Fill out the required fields:

  • Access key ID: Your AWS access key ID
  • Access key: Your AWS Secret Access key
  • Region: AWS region

Google Cloud Storage

Select Google Cloud Storage to add data from your GCS. Turn on the "Use credentials" toggle to use data in private buckets.

Fill out the required fields:

  • Project ID: Your Google Cloud project ID.
  • JSON service account file contents: The raw JSON contents of a key file that belongs to a service account with access to Google BigQuery. Please note that the service account requires roles/bigquery.readSessionUser and roles/bigquery.dataViewer to read a table.

Local file

Select File Upload to add data sources from your local machine. You must upload a Parquet or CSV file.

note

Local data upload currently only supports data source files up to a maximum size of 100MB. If your data files are too large, use a cloud storage service like AWS S3 or Google Cloud Storage.

SQL

Select SQL DB to add data sources from queries against SQL databases like Postgres and SQLite.

Fill out the required fields:

  • Connection URI: A database connection string, for example, those that are used by SQLAlchemy.
  • SQL query: A SQL query where each result row is a data point.

Databricks SQL

Select Databricks SQL to add data sources from queries against a Databricks SQL warehouse. Currently, all table columns are read.

Fill out the required fields:

  • Server hostname: The server hostname of your Databricks SQL warehouse.
  • HTTP path: The HTTP path of your Databricks SQL warehouse.
  • Access token: Your Databricks access token.
  • SQL query: A Databricks query where each result row is a data point.

See the Databricks documentation for more details about these items.

Note
Your credentials are encrypted, stored, and managed by the Snorkel AI Data Development Platform.
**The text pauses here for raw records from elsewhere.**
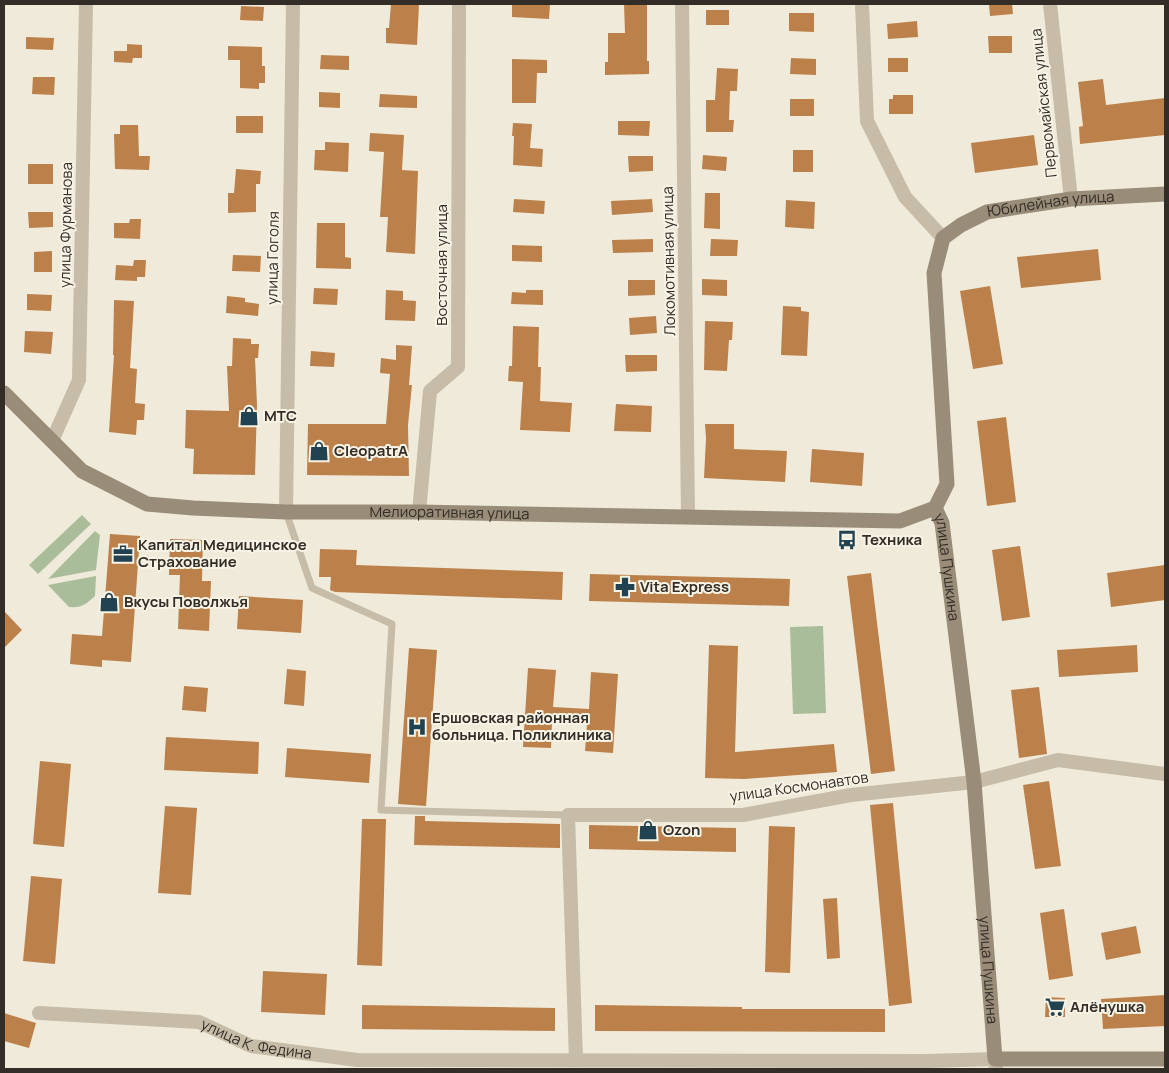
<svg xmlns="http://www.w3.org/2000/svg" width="1169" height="1073" viewBox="0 0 1169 1073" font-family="Manrope,sans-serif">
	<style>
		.green { fill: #a9bd9b }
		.building { fill: #bc814a }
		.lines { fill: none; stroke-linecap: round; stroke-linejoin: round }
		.lane { stroke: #c6bca7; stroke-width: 7 }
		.street { stroke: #c6bca7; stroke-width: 14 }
		.secondary { stroke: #998c78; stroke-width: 15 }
		.labels { text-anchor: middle; stroke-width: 4; stroke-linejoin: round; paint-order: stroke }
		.street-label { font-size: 15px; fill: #332d27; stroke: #f7f3e5 }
		.poi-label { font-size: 15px; font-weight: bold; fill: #332d27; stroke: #f7f3e5; text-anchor: start }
	</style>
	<rect width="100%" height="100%" fill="#efeada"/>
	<g class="green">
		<path d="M82,515L91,524L38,574L29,565Z"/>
		<path d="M95,531L100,535L96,570L48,579Z"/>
		<path d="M96,576L95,596C86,604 82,608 69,607L48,585Z"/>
		<path d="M823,626L826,713L793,714L790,627Z"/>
	</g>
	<g class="building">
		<path d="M391,4H419L417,45L386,43V28H389Z"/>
		<path d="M512,4H550L549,19L512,17Z"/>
		<path d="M624,4H647V61H649V74L605,75V62H608V33H625Z"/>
		<path d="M989,4H1012L1013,14L990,16Z"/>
		<path d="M241,6L264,7L263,21L240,20Z"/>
		<rect x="706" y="10" width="23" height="15"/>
		<path d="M789,13H814V32L789,31Z"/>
		<path d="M917,21L918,37L888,39L887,24Z"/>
		<path d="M988,36H1012V53H989Z"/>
		<path d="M26,37L54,38L53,50L26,49Z"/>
		<path d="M127,44L142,45V58H133L132,63L114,62V51H127Z"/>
		<path d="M228,46L262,47V66H265V83H259V89L240,88V60H228Z"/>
		<path d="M321,55L349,56V70L320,69Z"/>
		<path d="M791,58L816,59V75L790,74Z"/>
		<rect x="888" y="58" width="20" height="14"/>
		<path d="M512,59L547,60V73H537L536,103H512Z"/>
		<path d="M717,68L738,69L737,91H730L729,120H734L733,132H706V100H715Z"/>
		<path d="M33,77H55L54,95L32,94Z"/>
		<path d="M1103,79L1106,105L1165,98V135L1080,144L1079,127L1083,126L1078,82Z"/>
		<path d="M319,92L340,93V108L319,107Z"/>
		<path d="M380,94L417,96V108L379,107Z"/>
		<path d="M893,95H913V114H889V99H893Z"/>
		<rect x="790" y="99" width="24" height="17"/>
		<rect x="236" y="116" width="27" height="17"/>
		<path d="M618,121H650L649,136L618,135Z"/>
		<path d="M513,123L532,124L530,148L543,149L542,167L513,165L514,136H512Z"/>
		<path d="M120,125H138L139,156H150L149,170L115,169L114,134H120Z"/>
		<path d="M370,133L404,135L402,170L418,171L415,254L386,252L388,217H380L384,152L369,151Z"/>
		<path d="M1034,135L1038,165L975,173L971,143Z"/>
		<path d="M325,142L349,143L348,172L314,170L315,150H325Z"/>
		<rect x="793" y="150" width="20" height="22"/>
		<path d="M703,155L727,157L726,171L702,169Z"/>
		<path d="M628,156H653V171L629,172Z"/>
		<rect x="28" y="164" width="25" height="20"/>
		<path d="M236,169L261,171L260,184H256V212L228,213V193H234Z"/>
		<path d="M705,193H720V229L704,228Z"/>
		<path d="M514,199L545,201L544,214L513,212Z"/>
		<path d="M652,199L653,212L612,215L611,201Z"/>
		<path d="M786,200L815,202L814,229L785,227Z"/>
		<path d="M28,212H53V227L29,228Z"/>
		<path d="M130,219H141L140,239L114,238V223H129Z"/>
		<path d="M317,223H345V257L351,258V269L316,268Z"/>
		<path d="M653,239V252L613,253L612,240Z"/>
		<path d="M711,239L738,240L737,256H710Z"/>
		<path d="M512,245L542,246V262L512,261Z"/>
		<path d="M1098,249L1101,280L1021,288L1017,257Z"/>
		<path d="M52,251V272H34V252Z"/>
		<path d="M233,255L261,256L260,272L232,271Z"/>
		<path d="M134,260H146L145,277H137V281L115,280L116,265L133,266Z"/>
		<path d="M702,279L727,280V296L702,295Z"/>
		<path d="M628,280H655V295L628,296Z"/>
		<path d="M990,286L1003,364L973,369L960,291Z"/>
		<path d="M314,288L338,289L337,305L313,304Z"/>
		<path d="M386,290L403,291V300L416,301L415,321L385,320Z"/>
		<path d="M526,290H543V305L511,304L512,292L526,293Z"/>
		<path d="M27,294L52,295L51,311L27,310Z"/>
		<path d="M227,296L245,298V302L259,304L258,316L226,313Z"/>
		<path d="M114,300L134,301L130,368L137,369L135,403L145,404L144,420H137L136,435L109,432L114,355H113Z"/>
		<path d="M783,306L801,307V311L809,312L807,356L781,355Z"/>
		<path d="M656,316L657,333L630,335L629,318Z"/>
		<path d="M705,321L733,322L732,340H729L727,371L704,370Z"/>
		<path d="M513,326L539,327L538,367H541L540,401L572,403L570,432L520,430L523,382L508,381L509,366H512Z"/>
		<path d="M25,331L53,332L51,354L24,352Z"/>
		<path d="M233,338L251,339V344H259L258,358H255L257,405L255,475L193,474L194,449L185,448L186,410L229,411L227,366H232Z"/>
		<path d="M396,345L412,346L409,385H412L408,425L409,476L307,475L308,424H386L390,374L380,373L381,358L396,360Z"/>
		<path d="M311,351L335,353L334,367L310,366Z"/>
		<path d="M625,355H657V371L626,372Z"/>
		<path d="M616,404L652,406L651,432L614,431Z"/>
		<path d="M1006,417L1016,502L987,506L977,421Z"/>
		<path d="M705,424H734V449L787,451L785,482L704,478L706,438Z"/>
		<path d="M812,449L864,453L862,486L810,482Z"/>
		<path d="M110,534L140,536L131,662L102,660V667L70,664L72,634L102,636Z"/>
		<path d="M170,539L203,540L202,581H211L209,631L178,629L180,575H169Z"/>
		<path d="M1020,546L1030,617L1002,621L992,550Z"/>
		<path d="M320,549L357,550L356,565L563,572L562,600L335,592L330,590L331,577H319Z"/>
		<path d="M1165,565V600L1111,607L1107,573Z"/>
		<path d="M871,573L895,771L871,774L847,576Z"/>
		<path d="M590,574L790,579L789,606L589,601Z"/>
		<path d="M239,596L303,600L301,633L237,629Z"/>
		<path d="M4,611L22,630L4,648Z"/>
		<path d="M709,645L738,646L735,752L834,744L837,772L744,779L705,778Z"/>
		<path d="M1137,645L1138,672L1059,677L1057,650Z"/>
		<path d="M409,648L437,650L426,806L398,804Z"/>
		<path d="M528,668L556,670L553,707L589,709L591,672L618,674L613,753L585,751L587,724L552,722L551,748L523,747Z"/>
		<path d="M287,669L306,671L304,706L284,704Z"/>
		<path d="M184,686L208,688L206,712L182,710Z"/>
		<path d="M1039,687L1047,754L1019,758L1011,690Z"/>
		<path d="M166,737L259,742L258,774L164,770Z"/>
		<path d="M287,748L371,754L369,783L285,777Z"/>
		<path d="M40,761L71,764L64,847L33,844Z"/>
		<path d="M1049,781L1061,866L1035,869L1023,785Z"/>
		<path d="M893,803L912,1003L889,1006L870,805Z"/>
		<path d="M165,806L197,808L191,895L158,893Z"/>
		<path d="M415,816H425V821L560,824V848L414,845Z"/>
		<path d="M362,819H386L382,966L357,965Z"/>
		<path d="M589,825L736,828V852L589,849Z"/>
		<path d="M769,826L795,827L790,973L765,972Z"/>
		<path d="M31,876L62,879L55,964L23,961Z"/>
		<path d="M837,898L840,958L827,959L823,899Z"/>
		<path d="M1064,909L1073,976L1049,980L1040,913Z"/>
		<path d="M1136,926L1141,953L1106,960L1101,933Z"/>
		<path d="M263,971L327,974L325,1015L261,1012Z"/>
		<path d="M1165,995V1026L1103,1029L1101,999Z"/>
		<path d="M1046,997L1065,998V1017H1045Z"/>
		<path d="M362,1005L555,1008V1031L362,1029Z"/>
		<path d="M595,1005L742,1007V1009H885V1032L595,1031Z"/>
		<path d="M4,1013L36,1023L29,1048L4,1041Z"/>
	</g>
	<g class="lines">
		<path class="lane" d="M286,512L312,588L392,624L381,810L568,815"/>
		<g class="street">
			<path d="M682,4L688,517"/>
			<path d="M862,4L867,121L905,197L943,238"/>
			<path d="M1050,4L1071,199"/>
			<path d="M52,441L79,380L86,4"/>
			<path d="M286,512L293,4"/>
			<path d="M419,512L430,391L458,367L459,4"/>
			<path id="s1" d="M39,1013L199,1022L251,1046L357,1060L926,1061L995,1059L996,1069"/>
			<path d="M576,1060L568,815H743L851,795L974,782L1058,760L1165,774"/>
		</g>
		<g class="secondary">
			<path id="s2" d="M4,393L82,471L147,504L193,508L286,512H419L900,521L935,508"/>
			<path id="s3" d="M935,508L942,523L974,782L995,1059H1165"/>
			<path id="s4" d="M935,508L947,484L934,273L943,238L961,225L987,212L1071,199L1165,194"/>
		</g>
	</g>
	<defs>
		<symbol id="shop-bare" viewBox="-9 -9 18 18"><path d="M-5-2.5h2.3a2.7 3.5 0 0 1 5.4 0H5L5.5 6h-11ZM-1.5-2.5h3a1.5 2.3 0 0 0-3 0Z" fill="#204251" stroke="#f7f3e5" stroke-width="2.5" paint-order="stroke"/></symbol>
		<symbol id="bus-bare" viewBox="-9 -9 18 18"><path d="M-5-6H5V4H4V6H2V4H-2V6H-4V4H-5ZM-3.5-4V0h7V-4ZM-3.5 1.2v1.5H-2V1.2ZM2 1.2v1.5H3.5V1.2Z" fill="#204251" stroke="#f7f3e5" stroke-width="2.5" paint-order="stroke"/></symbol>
		<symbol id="office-bare" viewBox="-9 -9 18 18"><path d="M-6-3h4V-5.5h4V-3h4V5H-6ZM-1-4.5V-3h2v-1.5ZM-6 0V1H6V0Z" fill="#204251" stroke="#f7f3e5" stroke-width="2.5" paint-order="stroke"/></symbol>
		<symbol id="pharmacy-bare" viewBox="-9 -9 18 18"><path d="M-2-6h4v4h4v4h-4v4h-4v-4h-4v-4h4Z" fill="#204251" stroke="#f7f3e5" stroke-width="2.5" paint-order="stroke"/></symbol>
		<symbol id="hospital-bare" viewBox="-9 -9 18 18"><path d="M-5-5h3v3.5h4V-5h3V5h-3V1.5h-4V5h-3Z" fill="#204251" stroke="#f7f3e5" stroke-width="2.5" paint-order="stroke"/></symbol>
		<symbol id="supermarket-bare" viewBox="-9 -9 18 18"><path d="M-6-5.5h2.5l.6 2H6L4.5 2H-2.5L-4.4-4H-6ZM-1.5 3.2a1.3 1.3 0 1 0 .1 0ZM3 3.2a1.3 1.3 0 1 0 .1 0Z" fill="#204251" stroke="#f7f3e5" stroke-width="2.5" paint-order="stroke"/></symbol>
	</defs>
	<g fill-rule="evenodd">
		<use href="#shop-bare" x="235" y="402" width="28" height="28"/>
		<use href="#shop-bare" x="305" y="437" width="28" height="28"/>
		<use href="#bus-bare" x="833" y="526" width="28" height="28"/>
		<use href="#office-bare" x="109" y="540" width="28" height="28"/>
		<use href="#pharmacy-bare" x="611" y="573" width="28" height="28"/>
		<use href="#shop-bare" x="95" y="588" width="28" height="28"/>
		<use href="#hospital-bare" x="403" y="713" width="28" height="28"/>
		<use href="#shop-bare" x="634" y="816" width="28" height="28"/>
		<use href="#supermarket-bare" x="1041" y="993" width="28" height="28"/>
	</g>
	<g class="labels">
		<g class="street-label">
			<text transform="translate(1044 103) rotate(-96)" y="5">Первомайская улица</text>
			<text dy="5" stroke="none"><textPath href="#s4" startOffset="390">Юбилейная улица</textPath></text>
			<text transform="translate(66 225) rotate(-89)" y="5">улица Фурманова</text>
			<text transform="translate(273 258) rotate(-89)" y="5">улица Гоголя</text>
			<text transform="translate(669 261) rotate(-91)" y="5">Локомотивная улица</text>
			<text transform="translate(442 265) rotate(-90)" y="5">Восточная улица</text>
			<text dy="5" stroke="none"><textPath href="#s2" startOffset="486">Мелиоративная улица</textPath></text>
			<text dy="5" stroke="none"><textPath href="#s3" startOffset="61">улица Пушкина</textPath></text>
			<text transform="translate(799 787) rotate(-8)" y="5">улица Космонавтов</text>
			<text dy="5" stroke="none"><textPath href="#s3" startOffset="466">улица Пушкина</textPath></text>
			<text dy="5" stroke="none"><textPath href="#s1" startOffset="221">улица К. Федина</textPath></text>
		</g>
		<g class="poi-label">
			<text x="264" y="421">МТС</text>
			<text x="334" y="456">CleopatrA</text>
			<text x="862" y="545">Техника</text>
			<text x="138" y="550">Капитал Медицинское<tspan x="138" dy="17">Страхование</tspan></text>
			<text x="640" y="592">Vita Express</text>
			<text x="124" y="607">Вкусы Поволжья</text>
			<text x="432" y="723">Ершовская районная<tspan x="432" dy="17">больница. Поликлиника</tspan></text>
			<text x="663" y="835">Ozon</text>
			<text x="1070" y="1012">Алёнушка</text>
		</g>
	</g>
	<rect width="1169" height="1073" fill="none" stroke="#332d27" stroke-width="10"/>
</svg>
Credentials are not logged or stored unencrypted.

Google BigQuery

Select Google BigQuery to add data sources from Google BigQuery tables. Currently, all table columns are read.

Fill out the required fields:

  • Project ID: Your Google Cloud project ID.

  • JSON service account file contents: The raw JSON contents of a key file that belongs to a service account with access to Google BigQuery. Please note that the service account requires roles/bigquery.readSessionUser and roles/bigquery.dataViewer to read a table.

  • Google BigQuery table specification: A JSON specification for the table columns to read, where each result row is a data point. The specification must have the following keys, and an example is provided below.

    • dataset_id: The BigQuery dataset ID.
    • table_id: The BigQuery table ID.
    • columns: The list of columns to include.
{
"dataset_id": "bigquery-public-data.noaa_tsunami",
"table_id": "historical_source_event",
"columns": ["id", "year", "location_name"]
}

Snowflake

Select Snowflake to add data sources from queries against a Snowflake data warehouse.

Fill out the required fields:

  • Username: Your Snowflake username.
  • Account identifier: Your Snowflake account identifier.
  • Password: Your Snowflake password.
  • Snowflake query: A Snowflake query where each result row is a data point. Queries can specify the database, schema, and table, as in the example below.
SELECT c_name, c_address
FROM snowflake_sample_data.tpch_sf1.customer
LIMIT 10;
note

The default warehouse that is specified for your Snowflake account will be used.